■ Data records

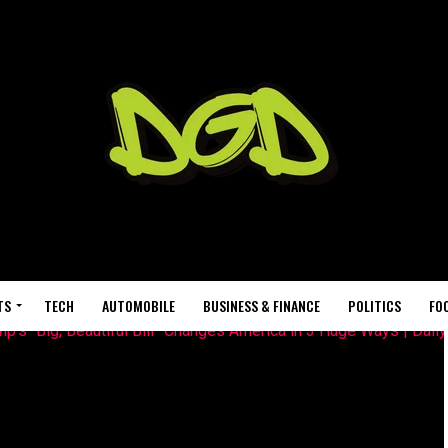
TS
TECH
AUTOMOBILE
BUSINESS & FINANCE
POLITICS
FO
==
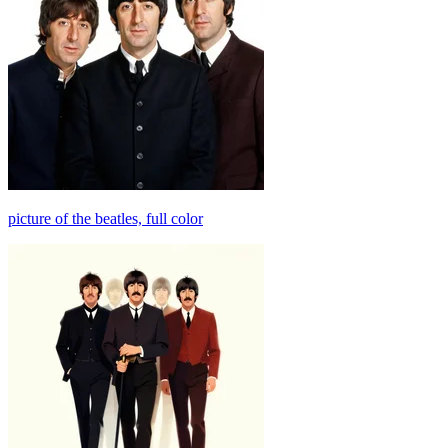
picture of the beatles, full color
--
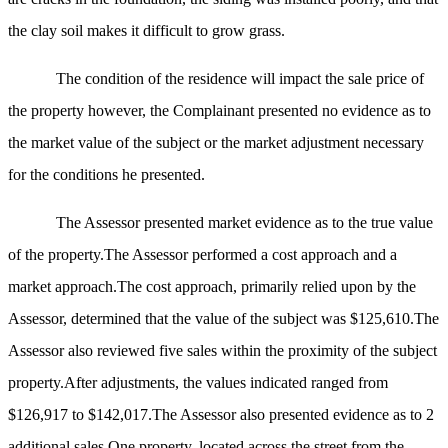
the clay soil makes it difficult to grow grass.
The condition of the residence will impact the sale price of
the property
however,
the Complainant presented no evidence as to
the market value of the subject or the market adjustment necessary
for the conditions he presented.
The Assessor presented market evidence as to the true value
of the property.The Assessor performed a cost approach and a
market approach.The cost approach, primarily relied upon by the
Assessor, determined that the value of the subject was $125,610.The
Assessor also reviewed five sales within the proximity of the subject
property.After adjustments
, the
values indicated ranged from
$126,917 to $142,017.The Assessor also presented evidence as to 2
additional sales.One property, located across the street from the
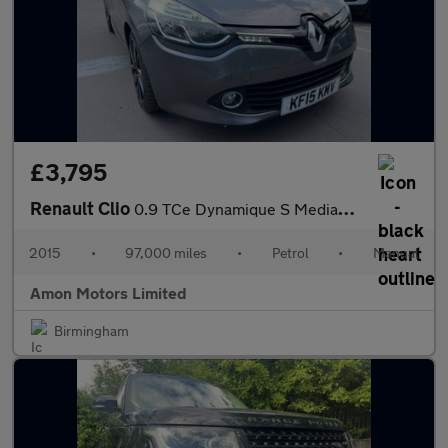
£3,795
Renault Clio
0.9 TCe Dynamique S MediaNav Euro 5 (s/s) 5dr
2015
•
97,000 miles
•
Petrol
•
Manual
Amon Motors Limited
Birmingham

■ Try it
Turn the lines starting at the one with "the clay soil" and ending at the one with "Assessor, determined that" into a numbered list, leaving out any blank lines.

■ Solved exercise
1. the clay soil makes it difficult to grow grass.
2. The condition of the residence will impact the sale price of
3. the property
4. however,
5. the Complainant presented no evidence as to
6. the market value of the subject or the market adjustment necessary
7. for the conditions he presented.
8. The Assessor presented market evidence as to the true value
9. of the property.The Assessor performed a cost approach and a
10. market approach.The cost approach, primarily relied upon by the
11. Assessor, determined that the value of the subject was $125,610.The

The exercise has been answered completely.